What to produce »
Copy out only the lines from the one containing "The buffet restaurant" to the one containing "Expect bright, modern", replacing "taxi" with "bus" and keeping everything else the same.

Input for this task »
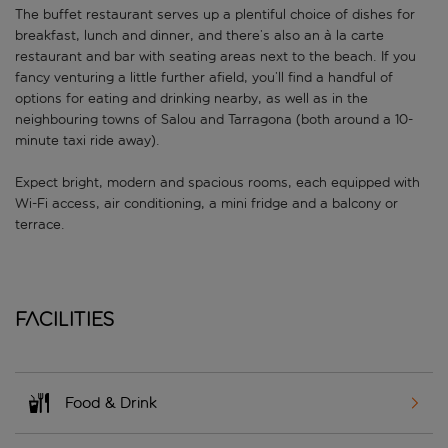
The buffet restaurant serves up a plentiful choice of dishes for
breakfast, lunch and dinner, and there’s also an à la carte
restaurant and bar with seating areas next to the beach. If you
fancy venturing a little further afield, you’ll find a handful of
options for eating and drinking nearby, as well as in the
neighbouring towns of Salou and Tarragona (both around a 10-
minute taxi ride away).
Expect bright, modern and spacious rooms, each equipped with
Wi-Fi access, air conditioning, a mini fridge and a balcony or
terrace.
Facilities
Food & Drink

...

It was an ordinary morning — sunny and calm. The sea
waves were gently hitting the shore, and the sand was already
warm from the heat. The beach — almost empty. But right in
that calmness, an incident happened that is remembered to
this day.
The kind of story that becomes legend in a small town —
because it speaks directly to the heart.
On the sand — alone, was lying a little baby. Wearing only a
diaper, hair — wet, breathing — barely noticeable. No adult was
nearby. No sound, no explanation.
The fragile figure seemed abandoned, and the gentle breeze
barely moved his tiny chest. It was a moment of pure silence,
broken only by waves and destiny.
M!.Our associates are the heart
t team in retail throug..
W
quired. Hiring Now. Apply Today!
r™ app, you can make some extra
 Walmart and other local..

Output of the exercise »
The buffet restaurant serves up a plentiful choice of dishes for
breakfast, lunch and dinner, and there’s also an à la carte
restaurant and bar with seating areas next to the beach. If you
fancy venturing a little further afield, you’ll find a handful of
options for eating and drinking nearby, as well as in the
neighbouring towns of Salou and Tarragona (both around a 10-
minute bus ride away).
Expect bright, modern and spacious rooms, each equipped with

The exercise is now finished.